There's been a fair bit of interesting commentary on Jacob Hacker's The Great Risk Shift lately. I've been keeping my powder dry in anticipation of a forum I'm doing with Hacker on Tapped. My first piece is up, though, and here's the beginning:
As preamble, however, I'll say that I found The Great Risk Shift massively informative and potentially dangerous. This isn't Jacob's fault, but by crafting a compelling narrative that universalizes economic hardship, he plays into a pernicious political instinct among Democrats to drop the specific problems of poor people for the more broadly palatable concerns of the middle class. At a dinner party earlier this month, talk turned to John Edwards and his (in the view of the attendees) misguided focus on poverty. Why, wondered my tablemates, would he focus on such a narrow, politically unpalatable issue, when insecurity affects the poor and rich alike?
But the problem for the poor isn't that they oscillate between very poor and pretty poor, it's that they're poor.
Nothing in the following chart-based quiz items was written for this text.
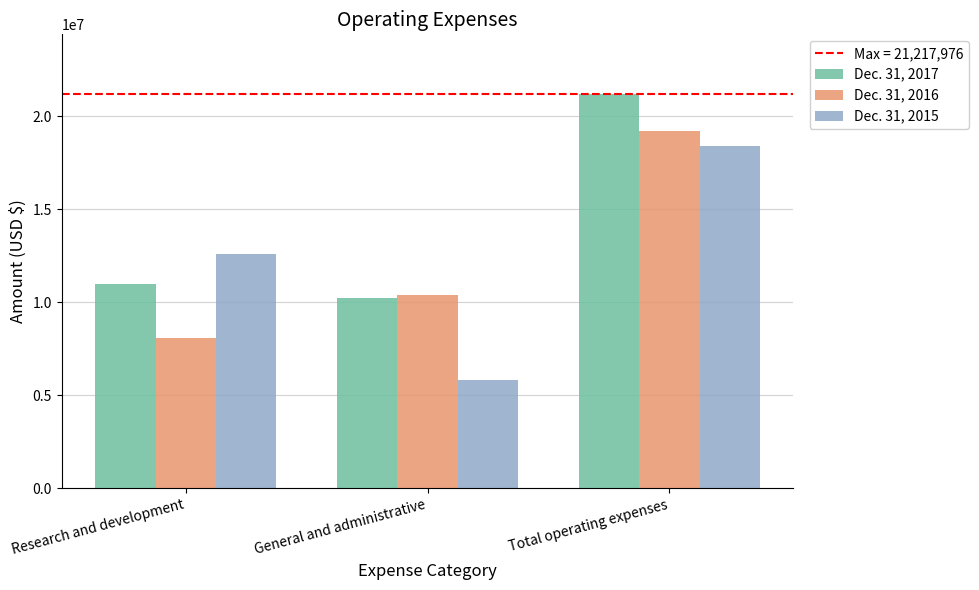

Is it true that Dec. 31, 2015 equals 18382068 at Total operating expenses?

True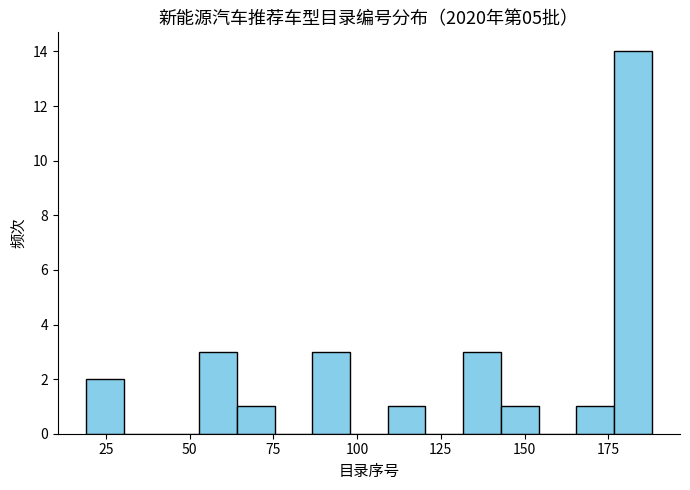

Around what value on the x-axis is the tallest bar? Give the approximate position of its centre, as read against the axis.

180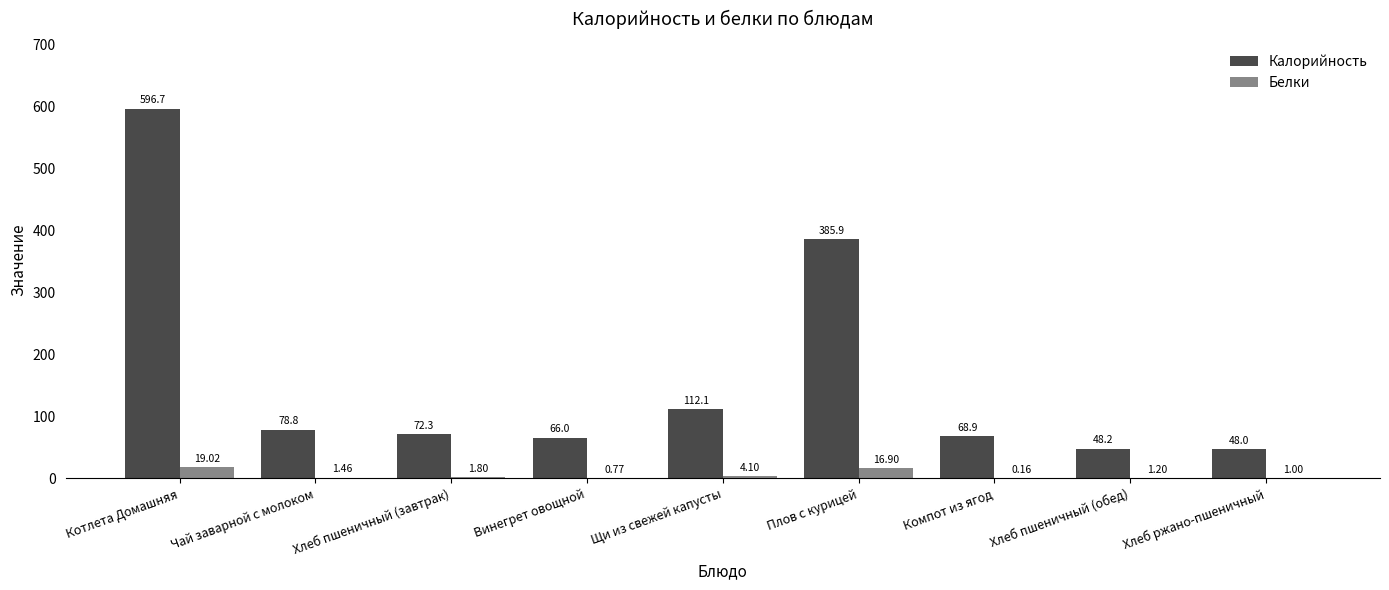

Where does the Калорийность series first go above 72?

Котлета Домашняя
And their concerns simply are not the same as that of the middle class. My worry is that Jacob is -- possibly unwittingly -- offering liberals a way to feel economically populist while actually ignoring those who most need their help. Obviously issues that affect broad cross-sections of the population rather than those affecting smaller, politically marginalized groups are going to prove more politically popular and appealing for a party seeking the quickest route back to power. But the risk for progressives of such universalism is a myopia in the face of problems that demand serious policy attention.
That said, I slightly disagree with Matt's focus on inequality. What Jacob does, which is helpful, is identify a specific problem in the economy that materially degrades the lives of workers. The inequality conversation, which I often push, is an important one, but the left needs to decide what it is about inequality they don't like. There are questions of justice, and there are also a number of problems that inequality can generate -- lack of social cohesion, reduced economic mobility, class resentment, even ill health, to name just a few. But I tend to think the focus on inequality as a cause rather than an effect is wrongheaded. What worries me about inequality isn't what it does, but what's doing it, namely, a decades-long decline in worker bargaining power and the resultant redirection of productivity increases and corporate profits away from compensation and salaries.